TRECHO CITADO:
# # # # #
Não foi surpresa a queda do Partido Trabalhista para um humilhante terceiro lugar nas pesquisas eleitorais inglesas. A incapacidade de Gordon Brown domar a crise, que atingiu a Inglaterra em cheio, pesou contra seu governo. Medidas tomadas nestes 13 anos dos trabalhistas no poder, como a participação destacada na guerra do Iraque, redução de salários (para aumentar a competitividade das exportações do país) e as leis anti-terror restritivas das liberdades, não pegaram bem num partido tradicionalmente associado à esquerda. Tudo isso culminando com a revelação de gastos escandalosos de parlamentares trabalhistas.
Como seria lógico, os conservadores aproveitaram-se da situação para se apresentar como a mudança que o povo britânico exigia.
Ninguém contava com a ascensão espetacular do Partido Liberal, mero coadjuvante da política inglesa desde o fim da 1ª. Grande Guerra, sempre bem atrás dos conservadores e trabalhistas que se revezaram no governo até hoje.
# # # # #
SUAS TAREFAS:
**A)** No trecho sobre as eleições inglesas, há quantos anos os trabalhistas estão no poder?
**B)** Continue o trecho sobre as eleições inglesas a partir da última frase.
# # # # #
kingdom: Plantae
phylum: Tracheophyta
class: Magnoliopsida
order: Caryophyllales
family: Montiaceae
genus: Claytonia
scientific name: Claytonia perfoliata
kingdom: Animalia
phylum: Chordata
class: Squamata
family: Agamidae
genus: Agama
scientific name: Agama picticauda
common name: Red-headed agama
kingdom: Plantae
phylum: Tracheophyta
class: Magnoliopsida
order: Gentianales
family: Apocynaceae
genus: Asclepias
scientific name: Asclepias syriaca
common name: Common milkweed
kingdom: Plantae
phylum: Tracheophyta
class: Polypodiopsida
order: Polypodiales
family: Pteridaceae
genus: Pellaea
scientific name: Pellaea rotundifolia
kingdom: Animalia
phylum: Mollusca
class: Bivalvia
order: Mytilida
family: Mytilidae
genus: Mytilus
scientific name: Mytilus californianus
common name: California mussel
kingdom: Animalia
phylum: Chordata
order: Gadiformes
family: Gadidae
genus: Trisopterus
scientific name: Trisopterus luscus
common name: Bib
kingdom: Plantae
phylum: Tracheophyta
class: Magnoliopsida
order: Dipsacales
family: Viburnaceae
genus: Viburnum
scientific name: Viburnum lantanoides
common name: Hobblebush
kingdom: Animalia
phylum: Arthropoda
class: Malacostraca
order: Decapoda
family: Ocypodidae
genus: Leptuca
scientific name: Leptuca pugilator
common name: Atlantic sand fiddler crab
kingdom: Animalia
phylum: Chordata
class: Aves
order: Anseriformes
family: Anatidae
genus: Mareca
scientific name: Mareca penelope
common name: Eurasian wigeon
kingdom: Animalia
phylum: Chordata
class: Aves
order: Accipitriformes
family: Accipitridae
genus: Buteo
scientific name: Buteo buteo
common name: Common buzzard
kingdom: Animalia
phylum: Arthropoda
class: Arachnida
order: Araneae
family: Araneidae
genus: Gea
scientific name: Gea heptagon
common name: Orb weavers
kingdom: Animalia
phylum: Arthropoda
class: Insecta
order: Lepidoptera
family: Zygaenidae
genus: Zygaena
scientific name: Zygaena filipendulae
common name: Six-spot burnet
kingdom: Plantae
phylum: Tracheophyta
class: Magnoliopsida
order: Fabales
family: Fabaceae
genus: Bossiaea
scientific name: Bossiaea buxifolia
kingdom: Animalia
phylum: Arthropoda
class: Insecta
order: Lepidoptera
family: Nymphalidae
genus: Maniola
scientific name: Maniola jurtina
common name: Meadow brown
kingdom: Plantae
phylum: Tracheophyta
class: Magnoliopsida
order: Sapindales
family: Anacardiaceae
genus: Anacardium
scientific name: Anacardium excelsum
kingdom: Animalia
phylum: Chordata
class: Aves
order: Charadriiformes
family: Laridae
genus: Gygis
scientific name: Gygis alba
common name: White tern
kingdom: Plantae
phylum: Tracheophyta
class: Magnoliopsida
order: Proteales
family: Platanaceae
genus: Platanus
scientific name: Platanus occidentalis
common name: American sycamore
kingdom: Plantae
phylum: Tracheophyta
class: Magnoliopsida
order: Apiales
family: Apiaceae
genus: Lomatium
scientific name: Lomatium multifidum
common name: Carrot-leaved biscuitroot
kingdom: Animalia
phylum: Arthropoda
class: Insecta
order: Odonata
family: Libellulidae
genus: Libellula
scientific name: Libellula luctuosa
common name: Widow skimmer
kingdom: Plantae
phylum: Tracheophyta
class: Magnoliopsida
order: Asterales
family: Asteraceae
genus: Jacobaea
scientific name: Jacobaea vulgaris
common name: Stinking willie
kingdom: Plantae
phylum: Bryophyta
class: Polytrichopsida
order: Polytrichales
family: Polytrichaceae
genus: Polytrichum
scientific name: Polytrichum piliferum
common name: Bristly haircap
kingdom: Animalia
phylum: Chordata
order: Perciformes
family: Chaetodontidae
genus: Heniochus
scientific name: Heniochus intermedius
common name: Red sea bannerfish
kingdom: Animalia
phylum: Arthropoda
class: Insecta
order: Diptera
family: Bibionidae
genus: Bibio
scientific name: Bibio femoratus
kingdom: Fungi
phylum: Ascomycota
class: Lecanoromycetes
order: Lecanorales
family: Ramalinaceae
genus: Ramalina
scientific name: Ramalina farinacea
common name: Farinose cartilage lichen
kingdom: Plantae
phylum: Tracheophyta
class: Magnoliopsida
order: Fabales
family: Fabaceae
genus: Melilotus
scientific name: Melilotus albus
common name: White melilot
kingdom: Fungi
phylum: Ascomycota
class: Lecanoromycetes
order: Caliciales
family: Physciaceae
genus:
# # # # #
RESULTADOS:
**A)** Há 13 anos.

**B)**
Ao noticiar a virada dos liberais que empataram com o Partido Conservador na liderança das pesquisas, a mídia brasileira ressaltou as qualidades pessoais do líder do PLD, Nick Clegg, comparando-o com Obama. Deu-se destaque ao seu carisma, juventude, facilidade de comunicação e à sua identificação com a “mudança”, tomando esta bandeira do Partido Conservador, na verdade, um partido do “establishment” que hoje pouco se diferencia do Partido Trabalhista.
É preciso, porém, considerar também a importância das idéias de Clegg no seu sucesso político. E aí a surpresa é talvez ainda maior.
A submissão à política externa dos Estados Unidos, especialmente a partir do fim da 2ª. Guerra Mundial, foi atacada de frente por Nick Clegg: “Cada vez que temos de tomar uma decisão, não temos escolha senão seguir as decisões tomadas na Casa Branca.” Ao contrário de seus concorrentes, ele quer que a Inglaterra passe a agir na área internacional conforme os seus interesses, não como um simples apêndice militar dos EUA.
Consubstanciando essa idéia, Clegg defende posturas concretas que contrariam os americanos em pontos fundamentais.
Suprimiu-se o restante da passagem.